### TASK:
Word for word, restate the listing that follows and leave out the images.

### INFORMATION SHOWN:
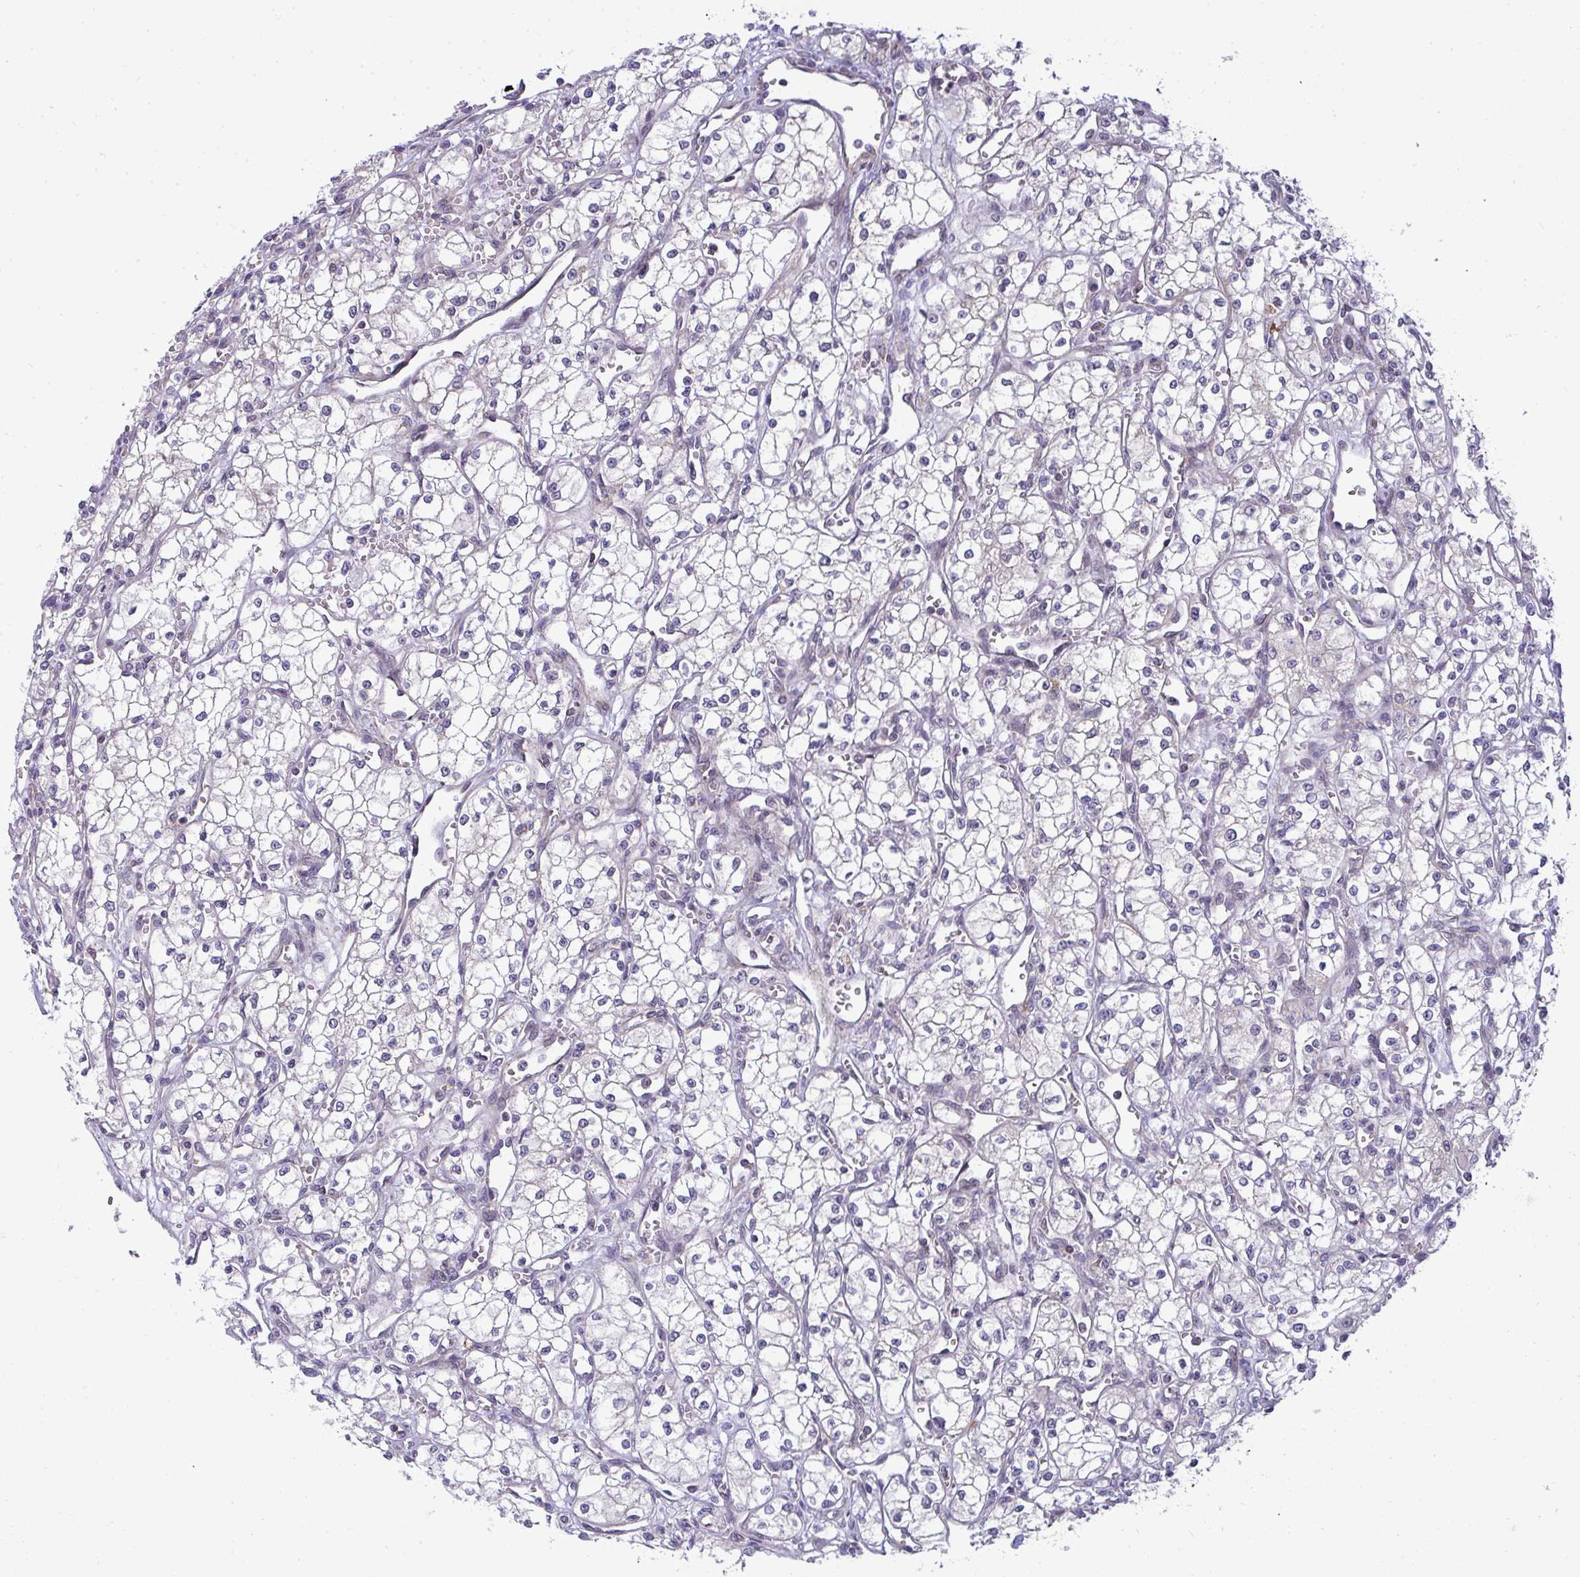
{"staining": {"intensity": "negative", "quantity": "none", "location": "none"}, "tissue": "renal cancer", "cell_type": "Tumor cells", "image_type": "cancer", "snomed": [{"axis": "morphology", "description": "Adenocarcinoma, NOS"}, {"axis": "topography", "description": "Kidney"}], "caption": "Tumor cells show no significant protein expression in renal adenocarcinoma.", "gene": "SRRM4", "patient": {"sex": "male", "age": 59}}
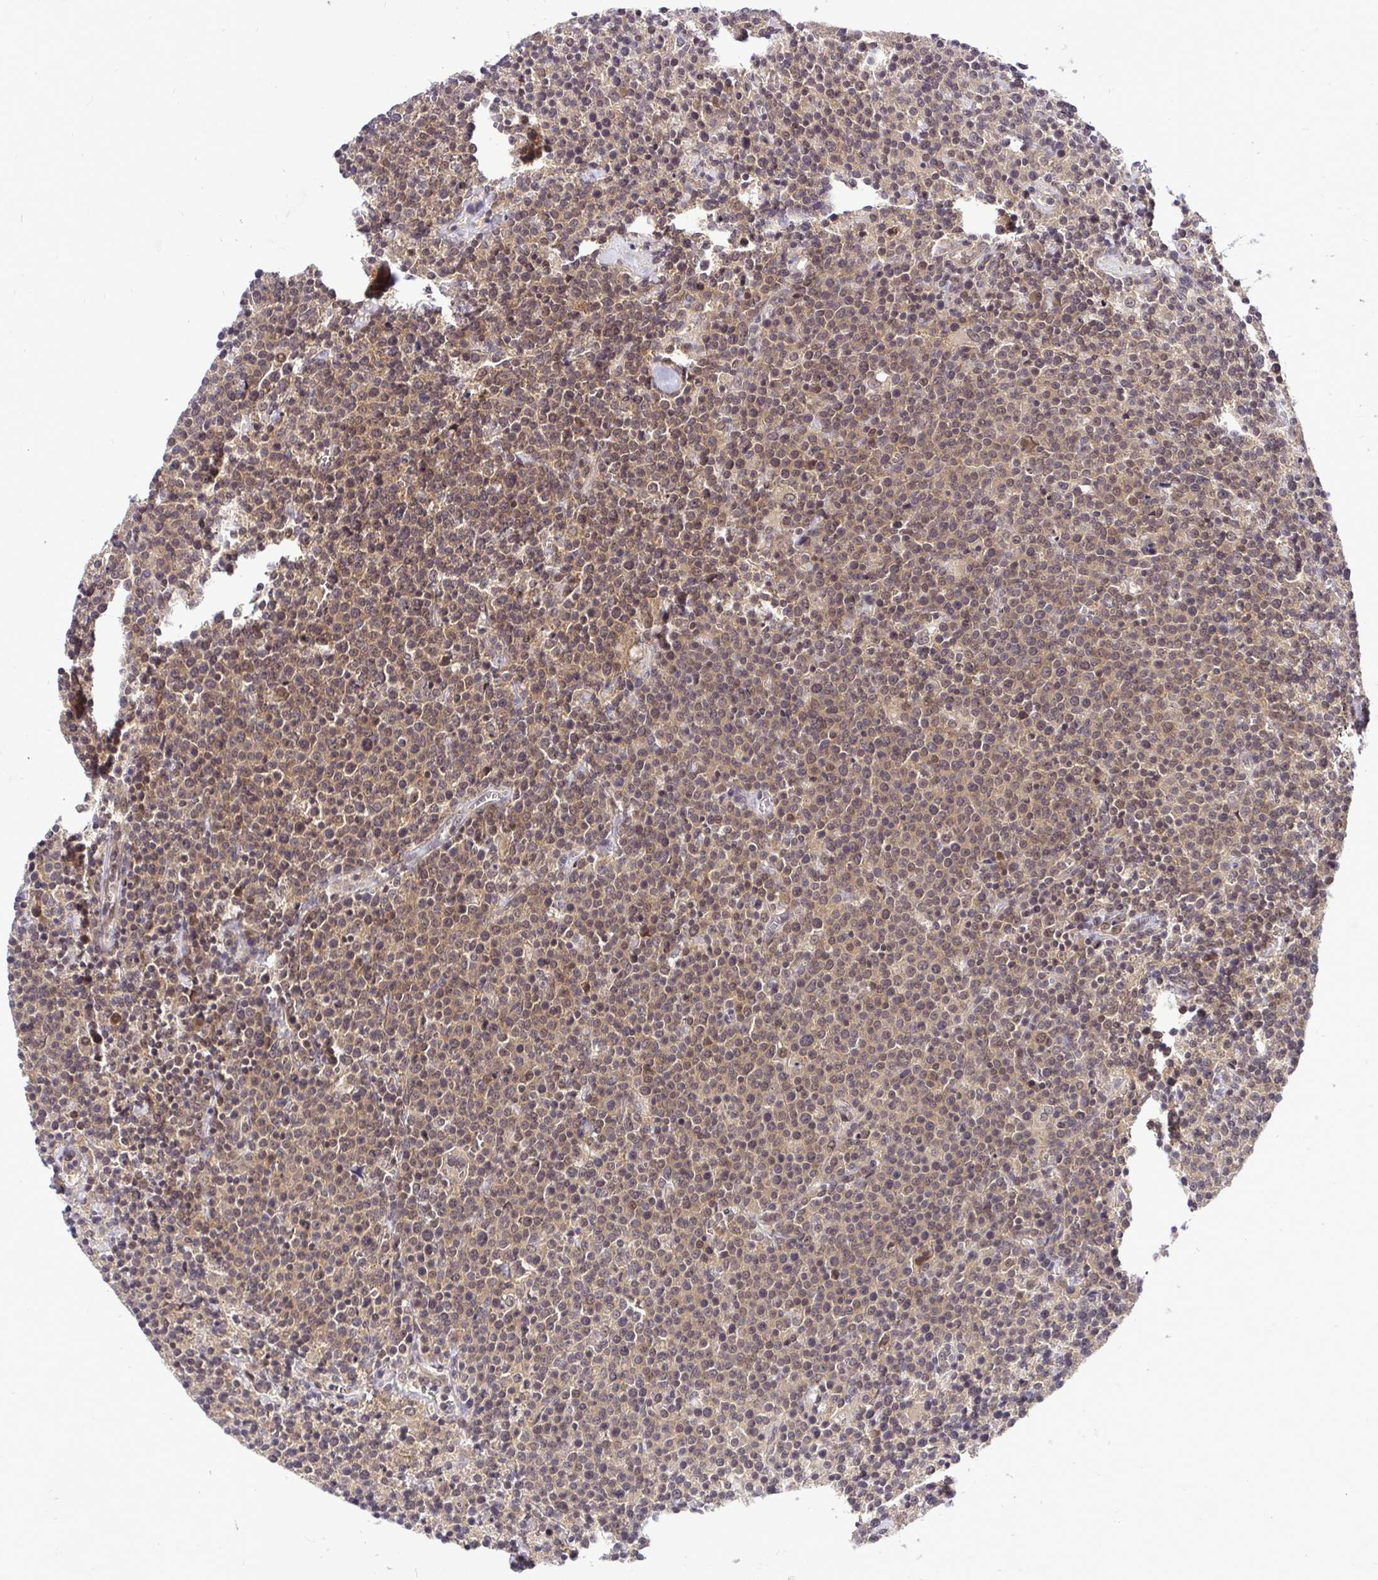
{"staining": {"intensity": "weak", "quantity": ">75%", "location": "cytoplasmic/membranous,nuclear"}, "tissue": "lymphoma", "cell_type": "Tumor cells", "image_type": "cancer", "snomed": [{"axis": "morphology", "description": "Malignant lymphoma, non-Hodgkin's type, High grade"}, {"axis": "topography", "description": "Lymph node"}], "caption": "Protein expression analysis of lymphoma exhibits weak cytoplasmic/membranous and nuclear expression in approximately >75% of tumor cells. (Stains: DAB in brown, nuclei in blue, Microscopy: brightfield microscopy at high magnification).", "gene": "UBE2M", "patient": {"sex": "male", "age": 61}}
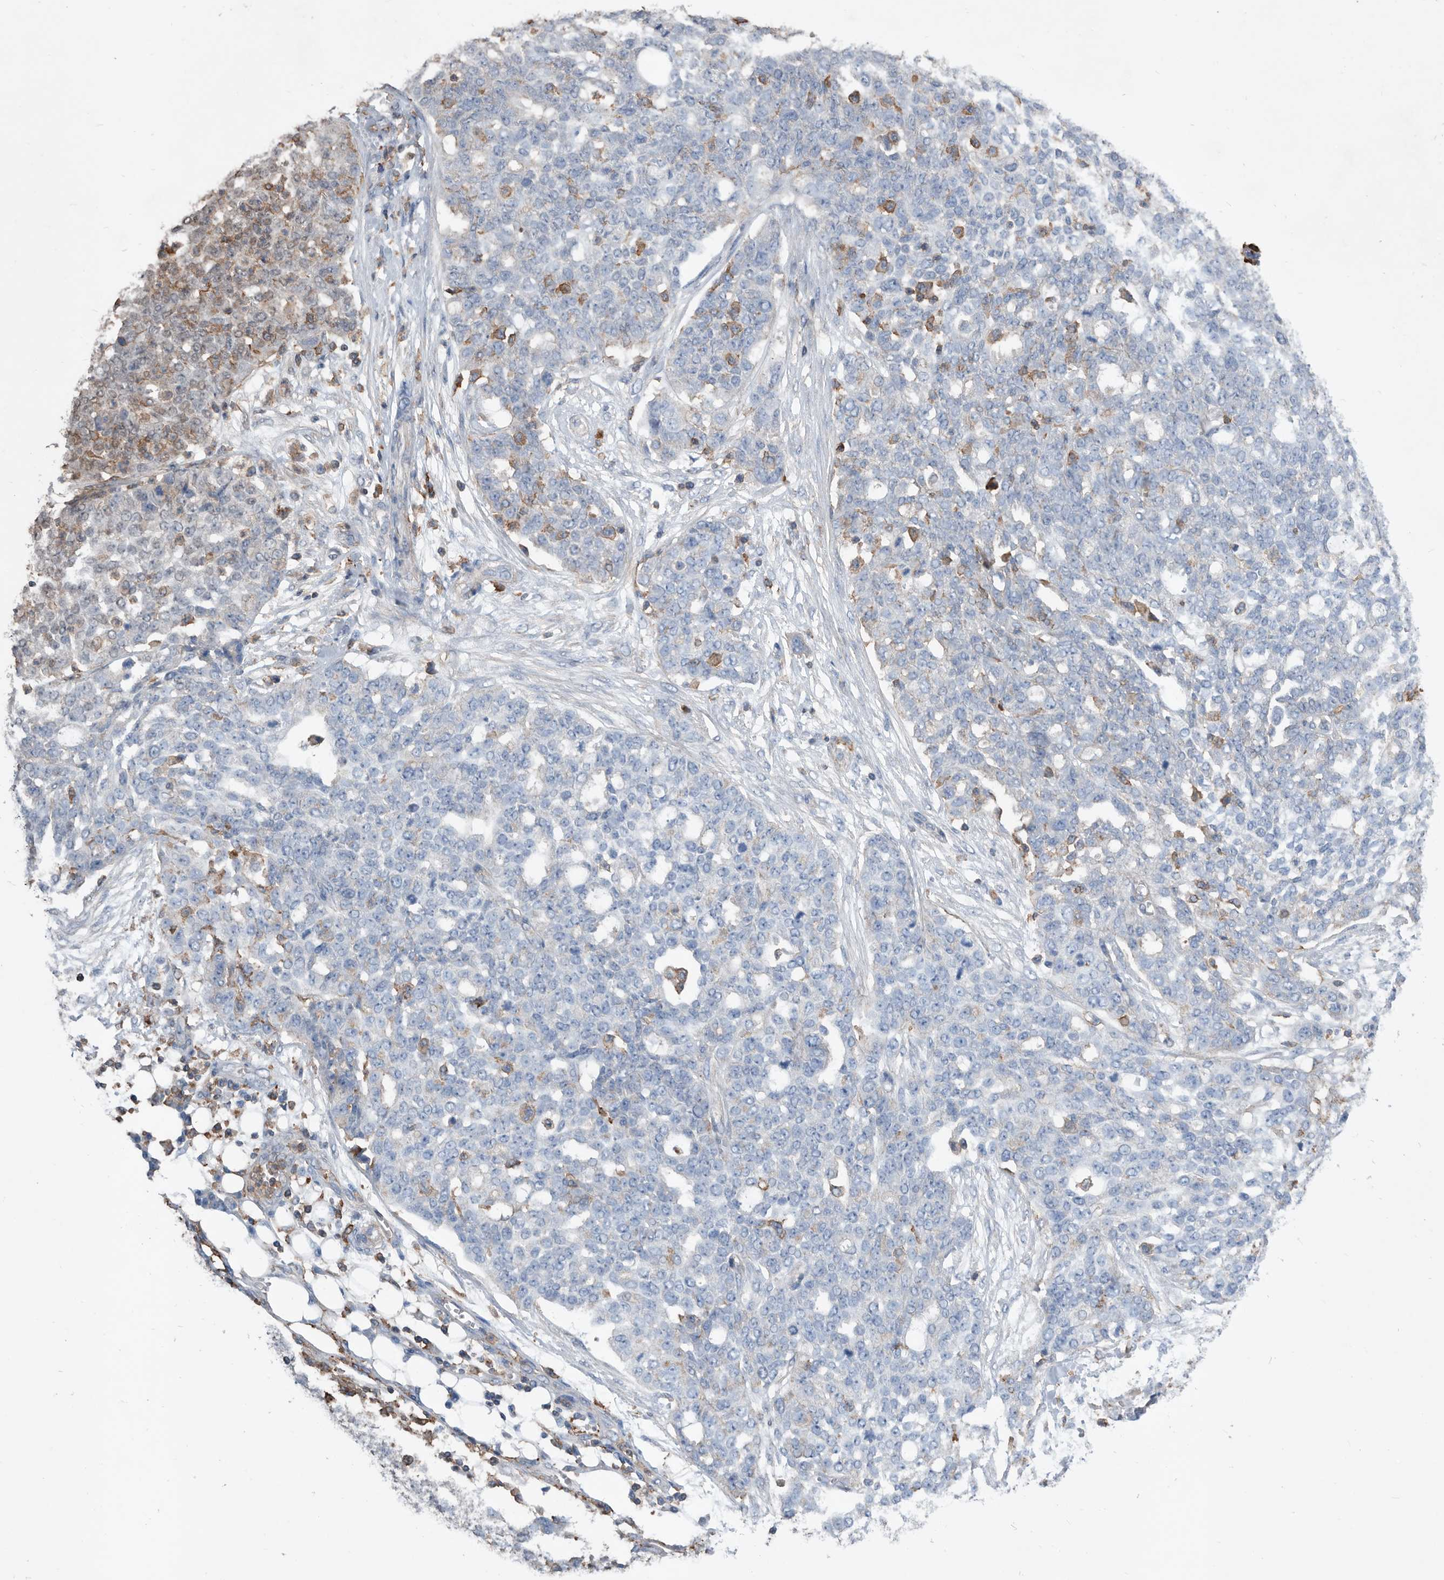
{"staining": {"intensity": "negative", "quantity": "none", "location": "none"}, "tissue": "ovarian cancer", "cell_type": "Tumor cells", "image_type": "cancer", "snomed": [{"axis": "morphology", "description": "Cystadenocarcinoma, serous, NOS"}, {"axis": "topography", "description": "Soft tissue"}, {"axis": "topography", "description": "Ovary"}], "caption": "The photomicrograph exhibits no significant expression in tumor cells of ovarian serous cystadenocarcinoma.", "gene": "MS4A4A", "patient": {"sex": "female", "age": 57}}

### EXERCISE ANSWER:
{"staining": {"intensity": "negative", "quantity": "none", "location": "none"}, "tissue": "renal cancer", "cell_type": "Tumor cells", "image_type": "cancer", "snomed": [{"axis": "morphology", "description": "Adenocarcinoma, NOS"}, {"axis": "topography", "description": "Kidney"}], "caption": "Tumor cells show no significant protein expression in renal adenocarcinoma.", "gene": "SRRM4", "patient": {"sex": "male", "age": 59}}
{"staining": {"intensity": "weak", "quantity": ">75%", "location": "cytoplasmic/membranous,nuclear"}, "tissue": "lymphoma", "cell_type": "Tumor cells", "image_type": "cancer", "snomed": [{"axis": "morphology", "description": "Malignant lymphoma, non-Hodgkin's type, High grade"}, {"axis": "topography", "description": "Lymph node"}], "caption": "Protein expression analysis of lymphoma exhibits weak cytoplasmic/membranous and nuclear expression in approximately >75% of tumor cells. (Stains: DAB in brown, nuclei in blue, Microscopy: brightfield microscopy at high magnification).", "gene": "UBE2M", "patient": {"sex": "male", "age": 61}}
{"staining": {"intensity": "negative", "quantity": "none", "location": "none"}, "tissue": "ovarian cancer", "cell_type": "Tumor cells", "image_type": "cancer", "snomed": [{"axis": "morphology", "description": "Cystadenocarcinoma, serous, NOS"}, {"axis": "topography", "description": "Soft tissue"}, {"axis": "topography", "description": "Ovary"}], "caption": "The photomicrograph exhibits no significant expression in tumor cells of ovarian serous cystadenocarcinoma.", "gene": "MS4A4A", "patient": {"sex": "female", "age": 57}}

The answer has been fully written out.